Öhm. Und für die bösen Leser kein Grusswort? Und warum zum Teufel (der Teufel, männlich) ist das Gender-Sternchen ganz nach hinten gerutscht? Oder schlichtweg: Was will uns begriffsstutzigen Männern die Redaktorin, diese Torin, damit sagen?

Fragen kostet ja nix

Fragen kostet nix, dachte ein erheiterter, aber doch nicht ganz froher Leser (der Leser, männlich) und fragte nach dem Warum. Wer fragt, dem wird geantwortet. Aber wenn uns das nicht als Ausdruck typisch männlicher Arroganz angekreidet wird: das hätte Müller vielleicht besser sein lassen.

Es gibt Schriftstücke, die kann man nur fassungslos für sich selbst sprechen lassen, auch wenn da der blanke Irrsinn (männlich) tobt:

Packungsbeilage: Vorsicht, hier reihert der Irrsinn

«Ich verstehe Ihre Irritation und will Ihnen gern erklären, was es mit dem Sternchen am Schluss von Leserinnen auf sich hat: Das Sternchen steht für all jene Menschen, die sich weder als Mann noch als Frau fühlen. Dies respektiere ich, indem ich mittels Sternchen auch jene Personen anspreche.

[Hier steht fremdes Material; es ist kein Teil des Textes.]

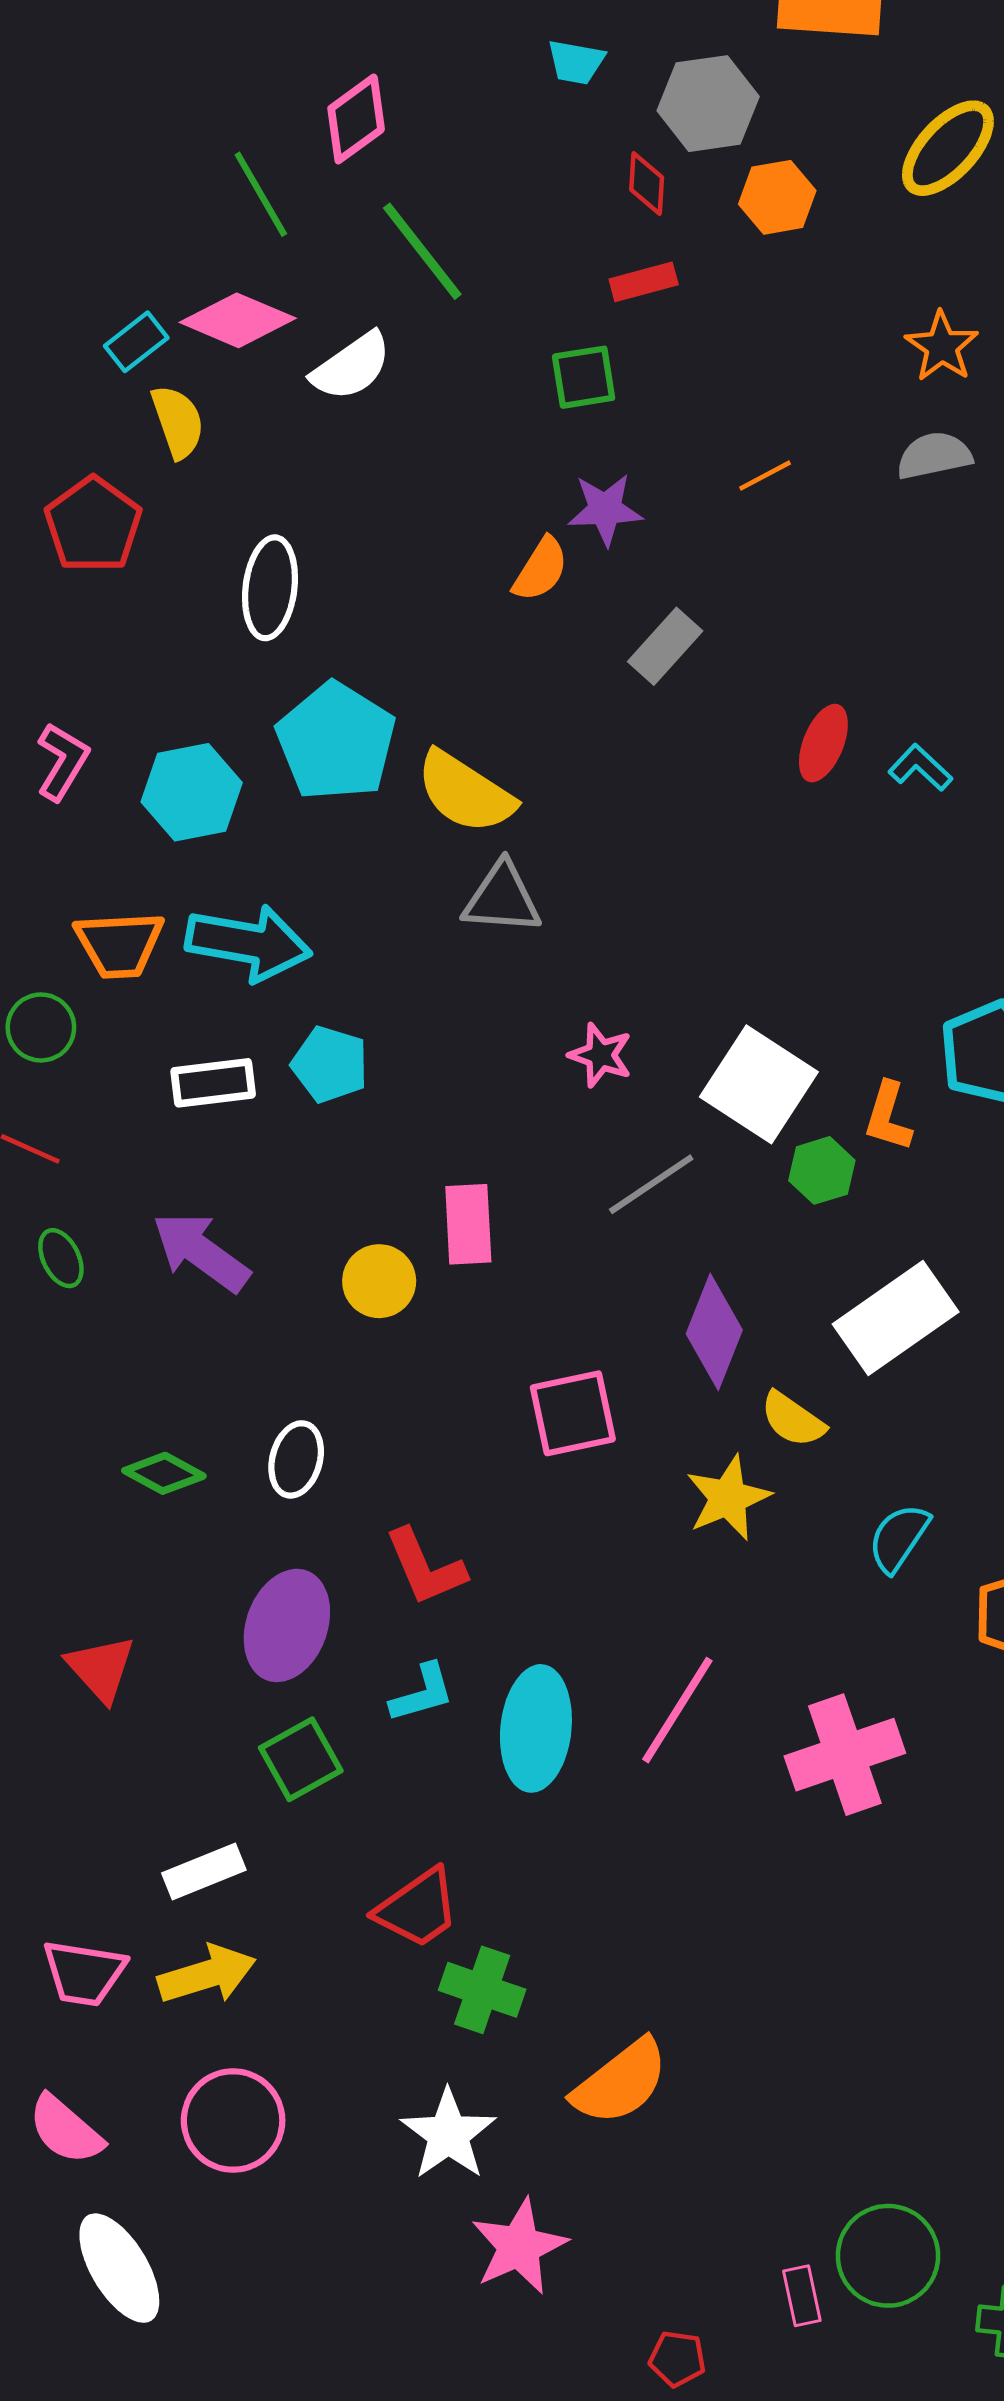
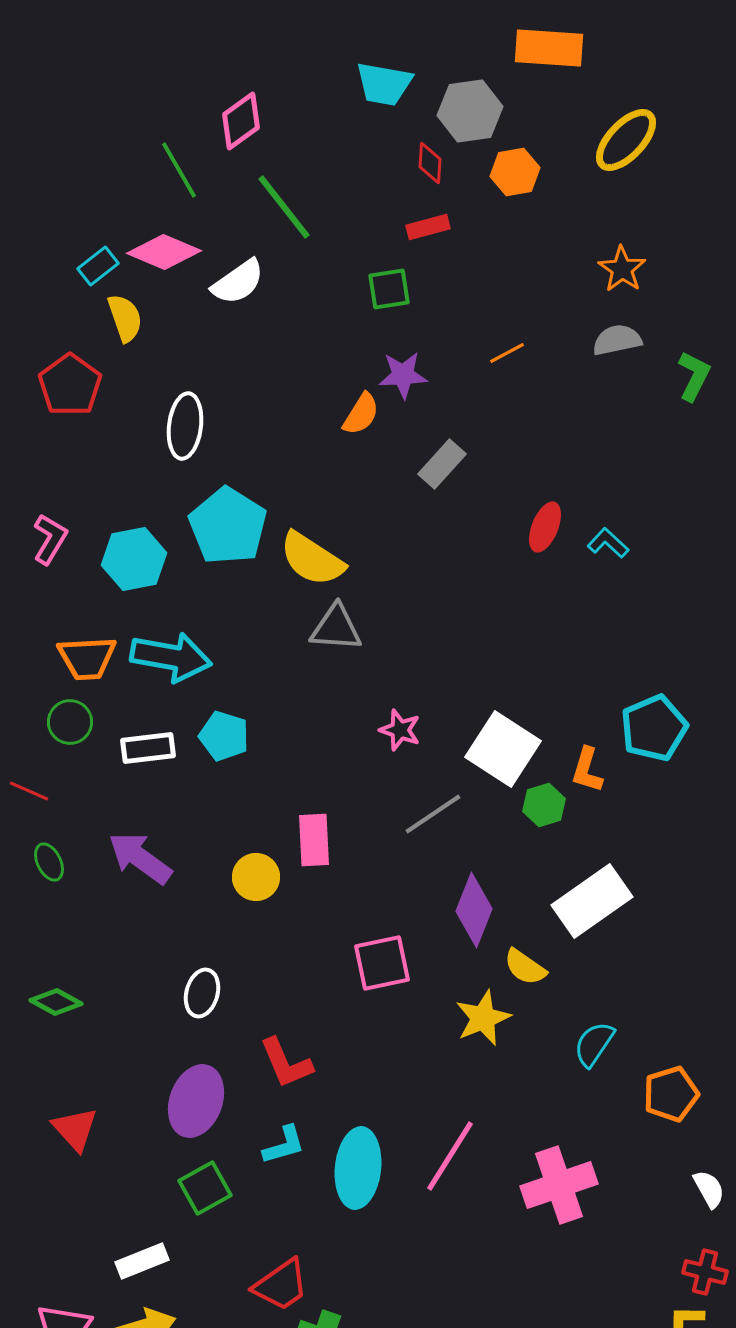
cyan trapezoid: (576, 62) -> (384, 84), size x1.5
green circle: (41, 1027) -> (70, 722), moved
green diamond: (164, 1473) -> (56, 1002), moved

Üblicherweise schreibt man dann: Leser*Innen. So macht man explizit, dass Männer angesprochen werden, dass Frauen angesprochen werden, und dass jene Menschen angesprochen werden, die sich als nonbinär empfinden.

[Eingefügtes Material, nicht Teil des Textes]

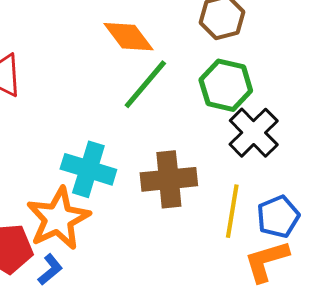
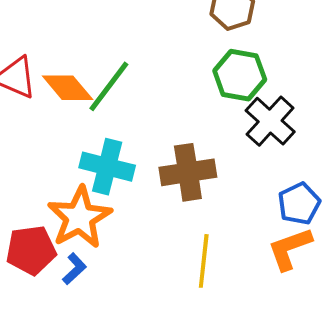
orange diamond: (128, 37) -> (68, 88), moved
green line: (145, 84) -> (109, 86), moved
yellow line: (232, 211) -> (204, 261), moved

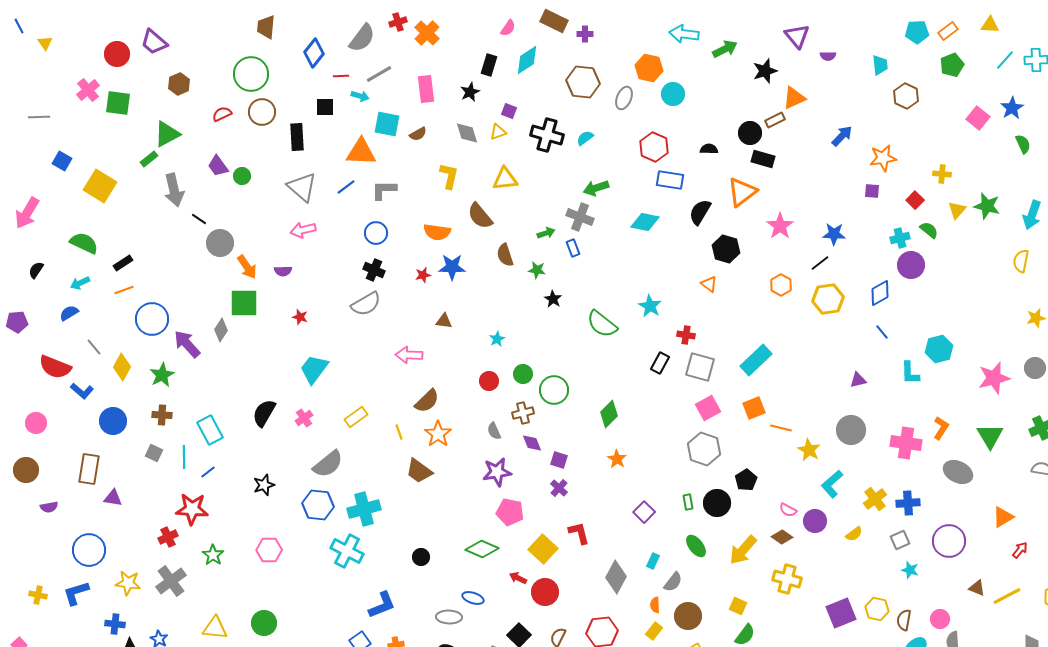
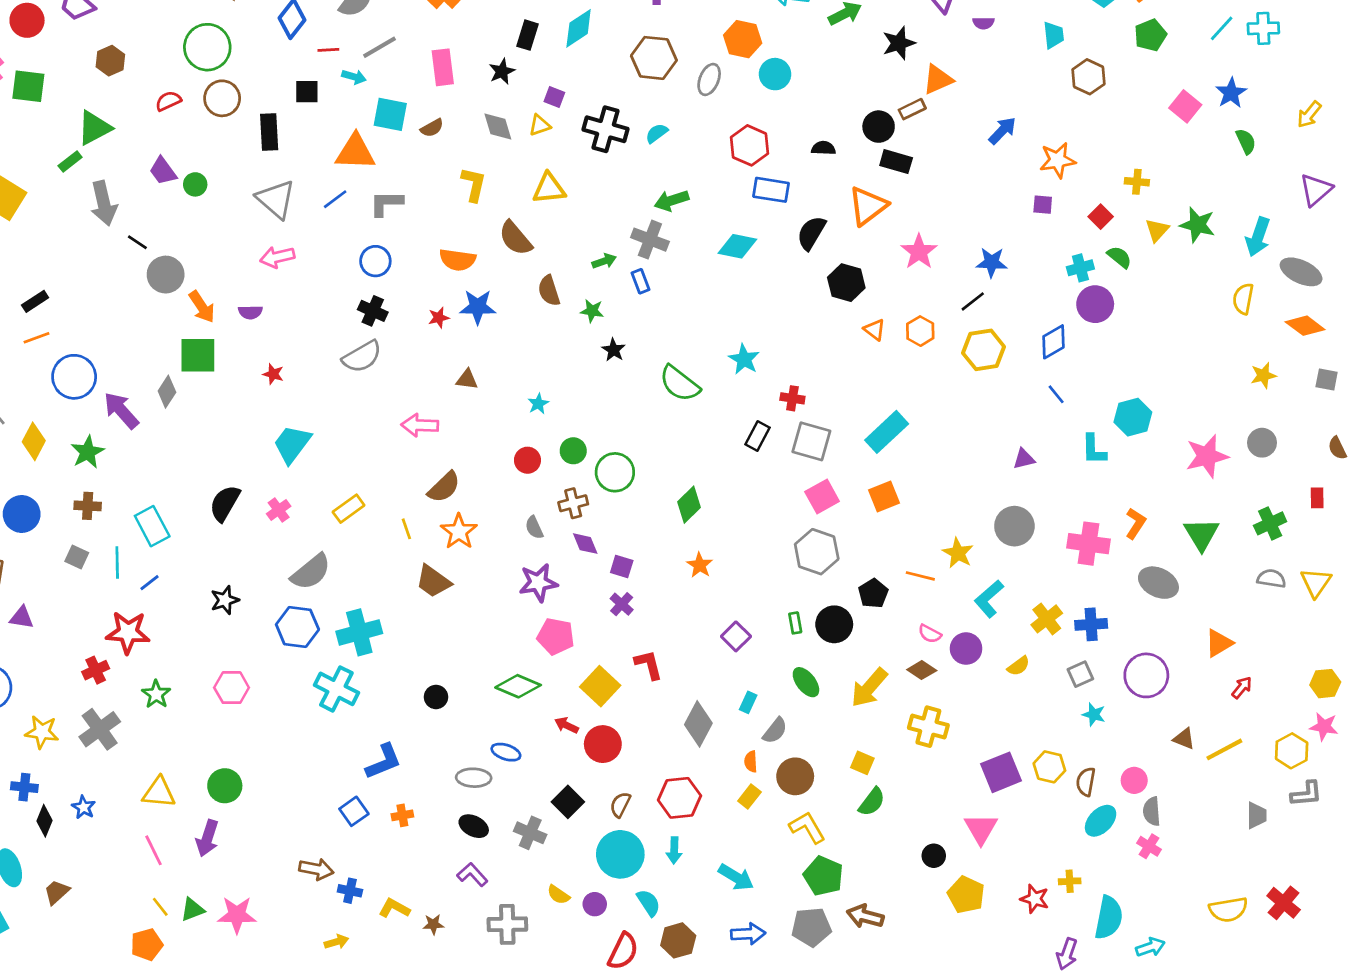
orange triangle: (709, 284) -> (875, 330), moved
orange line: (781, 428) -> (920, 576), moved

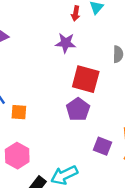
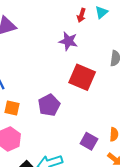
purple pentagon: (78, 109) -> (49, 105), moved
orange square: (19, 112) -> (12, 108), moved

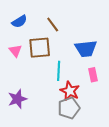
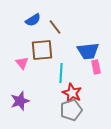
blue semicircle: (19, 21) -> (33, 20), moved
pink triangle: (15, 51) -> (22, 63), moved
pink rectangle: (93, 75) -> (96, 67), moved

In meinem Newsletter habe ich mir eine Abwandlung erlaubt: eben Leserinnen*. Da in den Medien noch sehr häufig das generische Maskulinum verwendet wird, nehme ich die Gegenposition ein. Ich verwende das generische Femininum. Auch, weil der «Leser» in der «Leserin» schon enthalten, der Leser also mitgemeint ist.»

Wir begrüssen die Überlebenden dieser Zeilen

Ich halte zu Gnaden (die Gnade, weiblich): als mich glaub’s binär empfindender Mann und Liebhaber (der, männlich) der deutschen Sprache (die, weiblich) muss ich sagen: Es gibt weder ein generisches noch ein binäres oder nonbinäres Femininum. Aber es gibt reinen Nonsens (der, maskulin), es gibt Fehler (auch maskulin) und es gibt Sprachverbrechen (das, sächlich). Die schlimmsten sind böse Vergewaltigungen (die, weiblich) für einen angeblich guten Zweck. Egal, ob der als «Gegenposition», «Zeichen setzen», oder als Kampf gegen die angeblich männerdominierte Sprache umschrieben wird.

Das alles ist nicht viel weniger dämlich (nein, das leitet sich nicht von Dame ab) als die widerliche Entschuldigung von Vergewaltigern, dass es das Opfer doch provoziert  habe. Aber hier kann sich das Opfer wenigstens wehren und Bestrafung des Täters veranlassen. Die Sprache hingegen leidet stumm.